Sat Jun 21 09:13:36 PDT 2025

================
@@ -1428,6 +1428,90 @@ printed_instrs_nocfg:
         br      x0
         .size   printed_instrs_nocfg, .-printed_instrs_nocfg
 
+// Test handling of unreachable basic blocks.
+//
+// Basic blocks without any predecessors were observed in real-world optimized
+// code. At least sometimes they were actually reachable via jump table, which
+// was not detected, but the function was processed as if its CFG was
+// reconstructed successfully.
+//
+// As a more predictable model example, let's use really unreachable code
+// for testing.
+
+        .globl  bad_unreachable_call
+        .type   bad_unreachable_call, at function
+bad_unreachable_call:
+// CHECK-LABEL: GS-PAUTH: Warning: the function has unreachable basic blocks (possibly incomplete CFG) in function bad_unreachable_call, basic block {{[^,]+}}, at address
----------------
kbeyls wrote:

IIUC, with this patch basic blocks that are not part of the CFG as reconstructed by BOLT are now also analyzed.
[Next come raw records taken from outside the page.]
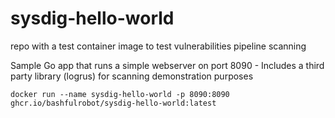# sysdig-hello-world

repo with a test container image to test vulnerabilities pipeline scanning

Sample Go app that runs a simple webserver on port 8090 - Includes a third party library (logrus) for scanning demonstration purposes

`docker run --name sysdig-hello-world -p 8090:8090 ghcr.io/bashfulrobot/sysdig-hello-world:latest`
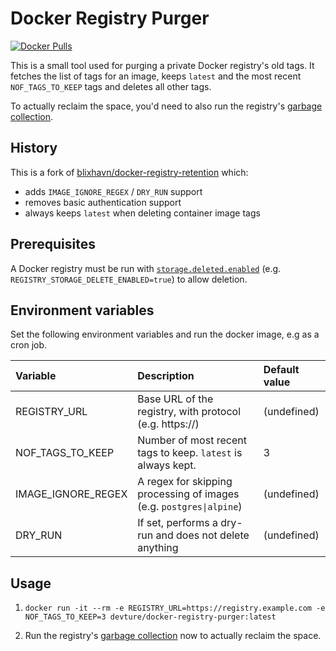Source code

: # Docker Registry Purger

[![Docker Pulls](https://img.shields.io/docker/pulls/devture/docker-registry-purger.svg)](https://hub.docker.com/r/devture/docker-registry-purger/)

This is a small tool used for purging a private Docker registry's old tags. It fetches the list of tags for an image, keeps `latest` and the most recent `NOF_TAGS_TO_KEEP` tags and deletes all other tags.

To actually reclaim the space, you'd need to also run the registry's [garbage collection](https://docs.docker.com/registry/garbage-collection/#run-garbage-collection).


## History

This is a fork of [blixhavn/docker-registry-retention](https://github.com/blixhavn/docker-registry-retention) which:

- adds `IMAGE_IGNORE_REGEX` / `DRY_RUN` support
- removes basic authentication support
- always keeps `latest` when deleting container image tags


## Prerequisites

A Docker registry must be run with [`storage.deleted.enabled`](https://docs.docker.com/registry/configuration/#delete) (e.g. `REGISTRY_STORAGE_DELETE_ENABLED=true`) to allow deletion.


## Environment variables

Set the following environment variables and run the docker image, e.g as a cron job.

|**Variable**         | **Description**                                                    | **Default value**|
|:--------------------|:-------------------------------------------------------------------|:-----------------|
|REGISTRY_URL         |Base URL of the registry, with protocol (e.g. https://)             | (undefined)      |
|NOF_TAGS_TO_KEEP     |Number of most recent tags to keep. `latest` is always kept.        | 3                |
|IMAGE_IGNORE_REGEX   |A regex for skipping processing of images (e.g. `postgres\|alpine`) | (undefined)      |
|DRY_RUN              |If set, performs a dry-run and does not delete anything             | (undefined)      |


## Usage

1. `docker run -it --rm -e REGISTRY_URL=https://registry.example.com -e NOF_TAGS_TO_KEEP=3 devture/docker-registry-purger:latest`

2. Run the registry's [garbage collection](https://docs.docker.com/registry/garbage-collection/#run-garbage-collection) now to actually reclaim the space.
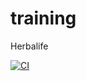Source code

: # training
Herbalife


[![CI](https://github.com/hn-bizworks/training/actions/workflows/main.yml/badge.svg)](https://github.com/hn-bizworks/training/actions/workflows/main.yml)
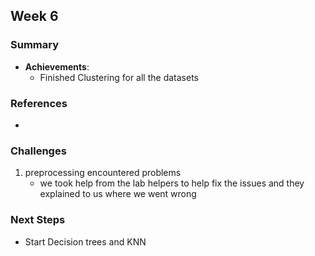 ## Week 6

### Summary

- **Achievements**:
  - Finished Clustering for all the datasets 

### References

- 

### Challenges

1. preprocessing encountered problems 
	- we took help from the lab helpers to help fix the issues and they explained to us where we went wrong

### Next Steps

- Start Decision trees and KNN 
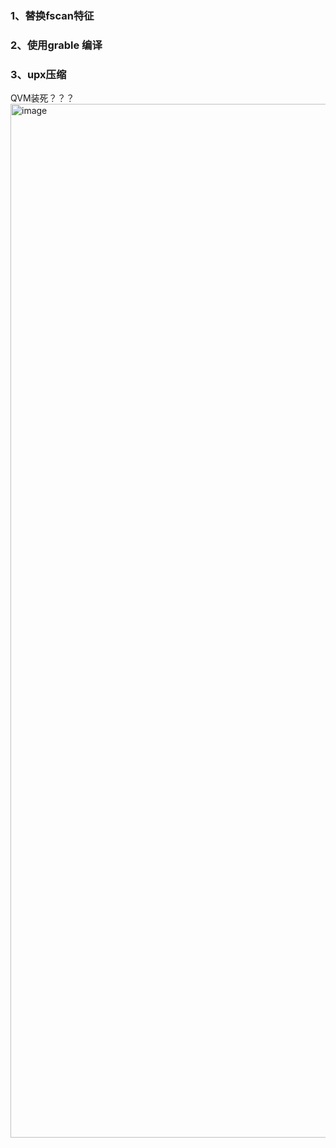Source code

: ### 1、替换fscan特征
### 2、使用grable 编译
### 3、upx压缩
QVM装死？？？
<img width="1654" alt="image" src="https://github.com/iamnolzh/fscan/assets/53370921/e84d5baa-7189-46cf-97df-3d7d81a81b92">
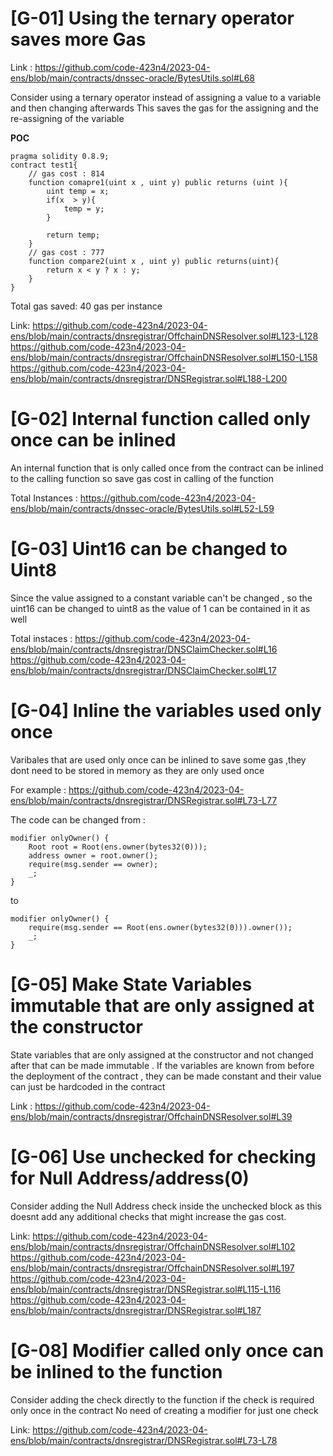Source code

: # [G-01] Using the ternary operator saves more Gas 

Link : https://github.com/code-423n4/2023-04-ens/blob/main/contracts/dnssec-oracle/BytesUtils.sol#L68

Consider using a ternary operator instead of assigning a value to a variable and then changing afterwards
This saves the gas for the assigning and the re-assigning of the variable 

**POC** 

    pragma solidity 0.8.9;
    contract test1{
        // gas cost : 814
        function comapre1(uint x , uint y) public returns (uint ){
            uint temp = x;
            if(x  > y){
                temp = y;
            }

            return temp;
        }
        // gas cost : 777
        function compare2(uint x , uint y) public returns(uint){
            return x < y ? x : y; 
        }
    }

Total gas saved: 40 gas per instance 

Link: https://github.com/code-423n4/2023-04-ens/blob/main/contracts/dnsregistrar/OffchainDNSResolver.sol#L123-L128
https://github.com/code-423n4/2023-04-ens/blob/main/contracts/dnsregistrar/OffchainDNSResolver.sol#L150-L158
https://github.com/code-423n4/2023-04-ens/blob/main/contracts/dnsregistrar/DNSRegistrar.sol#L188-L200

# [G-02] Internal function called only once can be inlined 

An internal function that is only called once from the contract can be inlined to the calling function so save 
gas cost in calling of the function 

Total Instances : https://github.com/code-423n4/2023-04-ens/blob/main/contracts/dnssec-oracle/BytesUtils.sol#L52-L59

# [G-03] Uint16 can be changed to Uint8 

Since the value assigned to a constant variable can't be changed , so the uint16 can be changed to uint8 as the value of 1 can 
be contained in it as well 

Total instaces : https://github.com/code-423n4/2023-04-ens/blob/main/contracts/dnsregistrar/DNSClaimChecker.sol#L16
                https://github.com/code-423n4/2023-04-ens/blob/main/contracts/dnsregistrar/DNSClaimChecker.sol#L17

# [G-04] Inline the variables used only once 

Varibales that are used only once can be inlined to save some gas ,they dont need to be stored in memory as 
they are only used once 

For example : https://github.com/code-423n4/2023-04-ens/blob/main/contracts/dnsregistrar/DNSRegistrar.sol#L73-L77

The code can be changed from : 

    modifier onlyOwner() {
        Root root = Root(ens.owner(bytes32(0)));
        address owner = root.owner();
        require(msg.sender == owner);
        _;
    }

to 

    modifier onlyOwner() {
        require(msg.sender == Root(ens.owner(bytes32(0))).owner());
        _;
    }

# [G-05] Make State Variables immutable that are only assigned at the constructor 

State variables that are only assigned at the constructor and not changed after that can be made 
immutable . If the variables are known from before the deployment of the contract , they can be made constant and 
their value can just be hardcoded in the contract 

Link : https://github.com/code-423n4/2023-04-ens/blob/main/contracts/dnsregistrar/OffchainDNSResolver.sol#L39

# [G-06] Use unchecked for checking for Null Address/address(0)

Consider adding the Null Address check inside the unchecked block as this doesnt add any additional checks that might 
increase the gas cost. 

Link: https://github.com/code-423n4/2023-04-ens/blob/main/contracts/dnsregistrar/OffchainDNSResolver.sol#L102
https://github.com/code-423n4/2023-04-ens/blob/main/contracts/dnsregistrar/OffchainDNSResolver.sol#L197
https://github.com/code-423n4/2023-04-ens/blob/main/contracts/dnsregistrar/DNSRegistrar.sol#L115-L116
https://github.com/code-423n4/2023-04-ens/blob/main/contracts/dnsregistrar/DNSRegistrar.sol#L187

# [G-08] Modifier called only once can be inlined to the function 

Consider adding the check directly to the function if the check is required only once in the contract 
No need of creating a modifier for just one check 

Link: https://github.com/code-423n4/2023-04-ens/blob/main/contracts/dnsregistrar/DNSRegistrar.sol#L73-L78
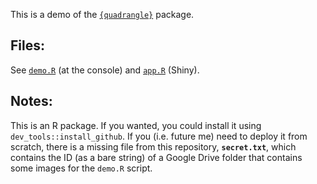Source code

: This is a demo of the [`{quadrangle}`](https://www.github.com/brianwdavis/quadrangle) package.

## Files:
See [`demo.R`](inst/demo.R) (at the console) and [`app.R`](inst/app.R) (Shiny).

## Notes:
This is an R package. If you wanted, you could install it using `dev_tools::install_github`.
If you (i.e. future me) need to deploy it from scratch, there is a missing file
from this repository, **`secret.txt`**, which contains the ID (as a bare string) 
of a Google Drive folder that contains some images for the `demo.R` script.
These blocks are analyzed with a pessimistic initial state.
There are 2 possible cases why a basic block is not part of the CFG:
1. BOLT wasn't able to reconstruct the CFG correctly.
   In this case, the pessimistic assumptions are probably going to cause more false positives in these "not-part-of-the-CFG basic blocks" than if BOLT was able to reconstruct the CFG?
   If all my assumptions above are correct, maybe the warning messages should state that more clearly, for example, something like "Warning: function {function_name} has seemingly unreachable basic blocks, possibly due to limits in how bolt can reverse engineer the CFG. This may lead to more false positives being reported in these basic blocks"
  Having said just that, I'm also thinking that maybe this is similar to the situation where BOLT cannot create a CFG at all. If so, should we (are we already?) producing a warning then too? But maybe that would produce way too many warnings?
2. The code really contains dead code (not impossible, code generators and assembly writers are known to sometimes make mistakes, or there might be a legitimate reason for seemingly dead code to be present in the binary)
  Would it be correct to say that in this case all reports against these dead code basic blocks would be false positives?

https://github.com/llvm/llvm-project/pull/136183